Qualcosa le sfiorò le gambe e mille brividi la percorsero, facendole sgorgare calde lacrime dagli occhi azzurri.
ROBERTO? ADESSO BASTA! DIMMI DOVE SEI!”
Nulla ancora.
Non osò sedersi a terra e decise di tornare al piano inferiore, pregando di riuscire ad uscire dalla villa sana e integra.
Allungò due dita verso il corrimano, non trovandolo.
Corrugò la fronte mentre una mano le afferrò la nuca.
Daria urlò, colta di sorpresa, e cercò invano di divincolarsi.
Sei stata brava tesoro... Finalmente sei venuta a trovarmi. Sai da quanto attendevo questo momento?”
Conosceva quella voce.
Impallidì.
C... cosa stai facendo Roberto? Io voglio andare via, lasciami andare via!”
Vuoi andare via? Ma tu mi ami... non è vero?”
Voglio uscire di qui, ti prego Roberto!”
Sono anni che ti vedo passare qui davanti... Desideravo da tanto poter toccare la tua pelle candida, baciare la tua bocca calda... e...”
Il sudore colava pietosamente dalla fronte, mescolandosi alla lacrime rapprese sulle guance.
Cosa stava dicendo?
Tu non sei Roberto, chi sei?”
La voce era flebile, quasi impercettibile, mentre la mano dalla nuca si spostava sulla carotide, stringendo mortalmente le dita.
Io sono Roberto, io sono ogni persona, io sono l'eterno... sono tutto e sono niente...”
Daria cercò disperatamente di non perdere il controllo abbandonandosi ad un pianto disperato e parlò ancora.
Chi sei?”
Io?” Il ragazzo sorrise, mentre, immobilizzando totalmente con il corpo la sua vittima, la sfiorò con le labbra baciandone la pelle madida di sudore.
Io sono uno spirito... Io sono un serial killer, io sono nato nel 1901 e da allora attendo di averti.”

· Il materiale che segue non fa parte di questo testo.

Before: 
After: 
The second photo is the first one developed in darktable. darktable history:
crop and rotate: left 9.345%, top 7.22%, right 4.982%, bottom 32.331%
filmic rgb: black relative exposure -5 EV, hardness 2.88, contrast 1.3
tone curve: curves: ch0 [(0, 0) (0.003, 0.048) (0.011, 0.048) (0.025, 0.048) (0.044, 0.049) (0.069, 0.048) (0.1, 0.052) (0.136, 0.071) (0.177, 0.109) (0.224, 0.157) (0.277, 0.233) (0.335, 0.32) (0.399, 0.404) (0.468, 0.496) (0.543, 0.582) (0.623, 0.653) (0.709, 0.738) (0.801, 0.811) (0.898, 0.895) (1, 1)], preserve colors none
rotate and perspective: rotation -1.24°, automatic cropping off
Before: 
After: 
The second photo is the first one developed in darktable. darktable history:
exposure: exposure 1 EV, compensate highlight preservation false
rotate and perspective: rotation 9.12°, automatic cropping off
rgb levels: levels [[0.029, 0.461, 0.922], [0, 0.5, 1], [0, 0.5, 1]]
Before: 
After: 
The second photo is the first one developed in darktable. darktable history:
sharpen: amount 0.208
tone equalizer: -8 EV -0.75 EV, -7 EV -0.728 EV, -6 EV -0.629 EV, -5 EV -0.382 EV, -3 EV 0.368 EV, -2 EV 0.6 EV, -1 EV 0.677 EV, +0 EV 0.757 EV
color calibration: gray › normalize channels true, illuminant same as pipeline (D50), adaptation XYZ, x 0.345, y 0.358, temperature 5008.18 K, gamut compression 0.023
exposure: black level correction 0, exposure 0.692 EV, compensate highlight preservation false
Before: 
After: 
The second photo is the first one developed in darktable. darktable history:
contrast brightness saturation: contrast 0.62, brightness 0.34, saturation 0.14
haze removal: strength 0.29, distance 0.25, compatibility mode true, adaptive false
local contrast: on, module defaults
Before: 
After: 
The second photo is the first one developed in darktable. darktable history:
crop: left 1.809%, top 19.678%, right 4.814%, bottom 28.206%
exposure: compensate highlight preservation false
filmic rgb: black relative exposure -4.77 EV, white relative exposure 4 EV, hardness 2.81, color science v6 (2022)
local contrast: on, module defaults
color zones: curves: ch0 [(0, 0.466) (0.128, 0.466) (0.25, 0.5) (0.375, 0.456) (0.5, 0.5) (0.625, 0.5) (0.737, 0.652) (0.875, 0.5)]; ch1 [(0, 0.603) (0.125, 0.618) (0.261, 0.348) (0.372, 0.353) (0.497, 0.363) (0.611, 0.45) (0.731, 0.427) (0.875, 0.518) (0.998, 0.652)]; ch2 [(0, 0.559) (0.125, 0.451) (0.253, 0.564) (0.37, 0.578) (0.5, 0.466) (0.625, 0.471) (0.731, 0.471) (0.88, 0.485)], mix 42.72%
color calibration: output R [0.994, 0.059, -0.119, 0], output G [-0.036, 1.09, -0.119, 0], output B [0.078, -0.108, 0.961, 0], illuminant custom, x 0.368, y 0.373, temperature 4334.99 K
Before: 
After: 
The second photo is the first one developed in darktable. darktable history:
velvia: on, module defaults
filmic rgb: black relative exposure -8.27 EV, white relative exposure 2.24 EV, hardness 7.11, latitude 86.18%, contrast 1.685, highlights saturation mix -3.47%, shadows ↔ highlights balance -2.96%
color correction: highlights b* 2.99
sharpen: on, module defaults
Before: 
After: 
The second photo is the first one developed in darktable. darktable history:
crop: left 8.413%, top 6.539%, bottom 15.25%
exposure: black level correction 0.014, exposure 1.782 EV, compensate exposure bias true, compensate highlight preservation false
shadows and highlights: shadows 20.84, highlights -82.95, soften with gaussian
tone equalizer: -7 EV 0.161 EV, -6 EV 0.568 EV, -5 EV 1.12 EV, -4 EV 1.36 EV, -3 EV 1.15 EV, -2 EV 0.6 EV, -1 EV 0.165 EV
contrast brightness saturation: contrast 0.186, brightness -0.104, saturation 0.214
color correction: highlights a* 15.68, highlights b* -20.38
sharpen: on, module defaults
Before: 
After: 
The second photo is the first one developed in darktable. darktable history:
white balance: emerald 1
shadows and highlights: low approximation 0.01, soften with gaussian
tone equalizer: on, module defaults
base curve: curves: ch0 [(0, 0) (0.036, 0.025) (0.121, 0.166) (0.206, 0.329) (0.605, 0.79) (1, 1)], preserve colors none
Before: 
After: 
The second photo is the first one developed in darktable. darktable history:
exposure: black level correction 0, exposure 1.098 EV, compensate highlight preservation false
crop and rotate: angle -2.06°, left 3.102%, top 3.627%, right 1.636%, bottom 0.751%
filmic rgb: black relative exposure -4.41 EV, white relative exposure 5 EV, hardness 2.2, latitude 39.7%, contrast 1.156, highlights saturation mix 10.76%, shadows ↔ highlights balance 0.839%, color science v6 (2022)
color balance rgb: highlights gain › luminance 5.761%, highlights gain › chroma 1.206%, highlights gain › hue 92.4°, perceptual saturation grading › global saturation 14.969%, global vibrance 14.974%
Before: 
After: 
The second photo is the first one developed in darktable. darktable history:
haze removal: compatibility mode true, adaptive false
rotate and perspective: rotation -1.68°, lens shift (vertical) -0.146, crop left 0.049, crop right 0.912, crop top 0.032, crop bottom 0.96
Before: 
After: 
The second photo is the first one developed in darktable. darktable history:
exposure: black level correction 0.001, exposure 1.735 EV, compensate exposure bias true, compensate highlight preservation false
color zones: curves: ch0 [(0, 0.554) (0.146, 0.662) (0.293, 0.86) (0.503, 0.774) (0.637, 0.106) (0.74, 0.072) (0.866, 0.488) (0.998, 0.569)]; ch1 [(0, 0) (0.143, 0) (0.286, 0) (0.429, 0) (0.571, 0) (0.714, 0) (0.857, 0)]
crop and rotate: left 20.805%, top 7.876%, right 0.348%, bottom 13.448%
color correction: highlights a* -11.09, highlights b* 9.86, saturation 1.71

Daria chiuse gli occhi, scossa dai singhiozzi irrefrenabili partoriti dai polmoni stretti.
Io ti voglio e ti avrò, poi... Poi non esisteremo più, né io né te.”
Daria scivolò a terra, avvertendo gli squittii della casa avvicinarsi, e pregò.
La mano dell'omicida le tappò la bocca mentre i topi le mordevano le gambe a sangue.
La luna fu oscurata dalle nubi e un buio denso calò sulla villa scossa dai mugolii della morte.
Lo spirito saziò i suoi istinti e Daria spirò, nella Casa dei Picche.